Extracted records:
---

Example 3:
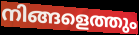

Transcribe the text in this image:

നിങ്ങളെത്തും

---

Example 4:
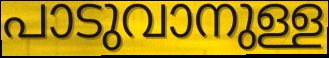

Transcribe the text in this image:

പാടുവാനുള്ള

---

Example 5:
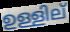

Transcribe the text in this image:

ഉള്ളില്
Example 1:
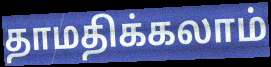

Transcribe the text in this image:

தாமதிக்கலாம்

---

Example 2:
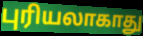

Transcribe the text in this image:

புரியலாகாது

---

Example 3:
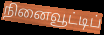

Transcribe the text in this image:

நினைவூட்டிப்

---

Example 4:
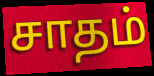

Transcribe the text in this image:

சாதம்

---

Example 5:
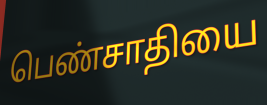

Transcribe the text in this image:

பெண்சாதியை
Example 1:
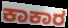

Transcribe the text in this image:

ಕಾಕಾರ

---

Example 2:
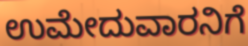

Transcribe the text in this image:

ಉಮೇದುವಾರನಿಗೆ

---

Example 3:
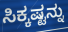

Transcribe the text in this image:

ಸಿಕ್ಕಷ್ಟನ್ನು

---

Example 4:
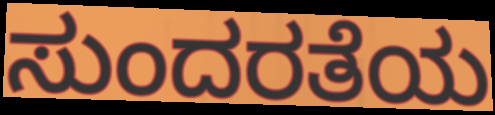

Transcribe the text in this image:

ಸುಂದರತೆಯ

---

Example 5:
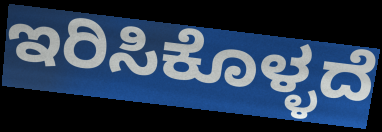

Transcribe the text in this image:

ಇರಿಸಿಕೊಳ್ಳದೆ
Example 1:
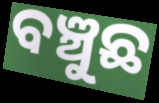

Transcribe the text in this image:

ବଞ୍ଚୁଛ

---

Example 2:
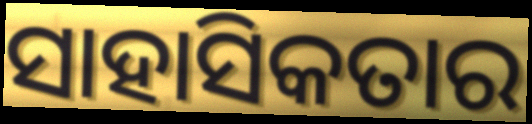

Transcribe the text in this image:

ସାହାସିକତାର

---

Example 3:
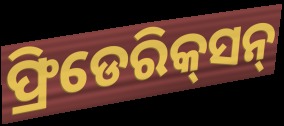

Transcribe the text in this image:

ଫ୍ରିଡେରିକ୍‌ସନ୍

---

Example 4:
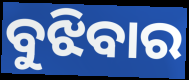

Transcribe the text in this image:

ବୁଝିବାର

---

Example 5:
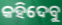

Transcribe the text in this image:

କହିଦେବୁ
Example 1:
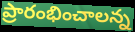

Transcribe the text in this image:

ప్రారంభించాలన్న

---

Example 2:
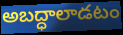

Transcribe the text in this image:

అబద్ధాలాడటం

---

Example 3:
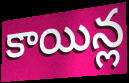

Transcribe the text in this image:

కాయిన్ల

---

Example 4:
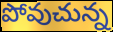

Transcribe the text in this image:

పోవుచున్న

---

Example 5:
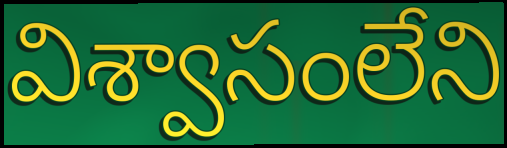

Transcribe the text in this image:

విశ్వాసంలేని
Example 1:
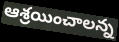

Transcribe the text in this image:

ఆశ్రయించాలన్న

Problem details:
Please output all the data exactly as given, with the pictures omitted.

Result for this exercise:
---

Example 3:

Transcribe the text in this image:

നിങ്ങളെത്തും

---

Example 4:

Transcribe the text in this image:

പാടുവാനുള്ള

---

Example 5:

Transcribe the text in this image:

ഉള്ളില്
Example 1:

Transcribe the text in this image:

தாமதிக்கலாம்

---

Example 2:

Transcribe the text in this image:

புரியலாகாது

---

Example 3:

Transcribe the text in this image:

நினைவூட்டிப்

---

Example 4:

Transcribe the text in this image:

சாதம்

---

Example 5:

Transcribe the text in this image:

பெண்சாதியை
Example 1:

Transcribe the text in this image:

ಕಾಕಾರ

---

Example 2:

Transcribe the text in this image:

ಉಮೇದುವಾರನಿಗೆ

---

Example 3:

Transcribe the text in this image:

ಸಿಕ್ಕಷ್ಟನ್ನು

---

Example 4:

Transcribe the text in this image:

ಸುಂದರತೆಯ

---

Example 5:

Transcribe the text in this image:

ಇರಿಸಿಕೊಳ್ಳದೆ
Example 1:

Transcribe the text in this image:

ବଞ୍ଚୁଛ

---

Example 2:

Transcribe the text in this image:

ସାହାସିକତାର

---

Example 3:

Transcribe the text in this image:

ଫ୍ରିଡେରିକ୍‌ସନ୍

---

Example 4:

Transcribe the text in this image:

ବୁଝିବାର

---

Example 5:

Transcribe the text in this image:

କହିଦେବୁ
Example 1:

Transcribe the text in this image:

ప్రారంభించాలన్న

---

Example 2:

Transcribe the text in this image:

అబద్ధాలాడటం

---

Example 3:

Transcribe the text in this image:

కాయిన్ల

---

Example 4:

Transcribe the text in this image:

పోవుచున్న

---

Example 5:

Transcribe the text in this image:

విశ్వాసంలేని
Example 1:

Transcribe the text in this image:

ఆశ్రయించాలన్న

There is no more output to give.